▶ Given passage
Jill S. Kuhnheim, looking at poetry and performance in Spanish America over time, has organized the book to begin with the early twentieth century and arrive at the present day. She includes noteworthy poets and artists such as José Martí, Luis Palés Matos, Eusebia Cosme, Nicomedes Santa Cruz, Pablo Neruda, César Vallejo, and Nicolás Guillén, as well as very recent artists whose performance work is not as well known. Offering fresh historical material and analysis, the author illuminates the relationship between popular and elite cultural activity in Spanish America and reshapes our awareness of the cultural work poetry has done in the past and may do in the future, particularly given the wide array of technological possibilities. The author takes a broad view of American cultural production and creates a dialogue with events and criticism from the United States as well as from Spanish American traditions.

▶ What the task asks
According to the book description, the book is arranged to run from what starting point to what endpoint?

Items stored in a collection
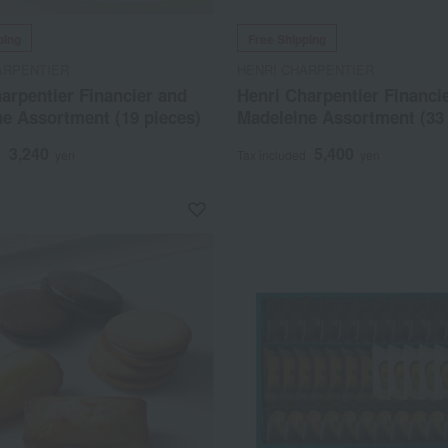
ping
Free Shipping
ARPENTIER
HENRI CHARPENTIER
arpentier Financier and
Henri Charpentier Financi
e Assortment (19 pieces)
Madeleine Assortment (33 
3,240
5,400
d
yen
Tax included
yen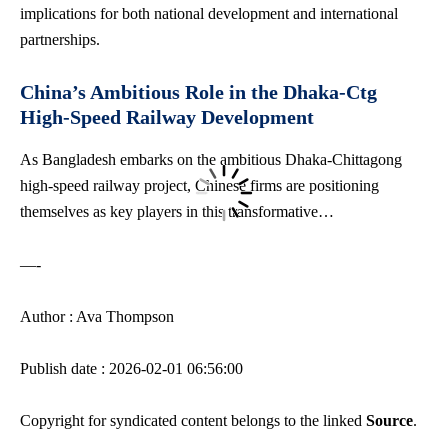
implications for both national development and international
partnerships.
China’s Ambitious Role in the Dhaka-Ctg
High-Speed Railway Development
As Bangladesh embarks on the ambitious Dhaka-Chittagong
high-speed railway project
, Chinese firms are positioning
themselves as key players in this transformative…
—-
Author : Ava Thompson
Publish date : 2026-02-01 06:56:00
Copyright for syndicated content belongs to the linked
Source
.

▶ Final answer
It begins with the early twentieth century and arrives at the present day.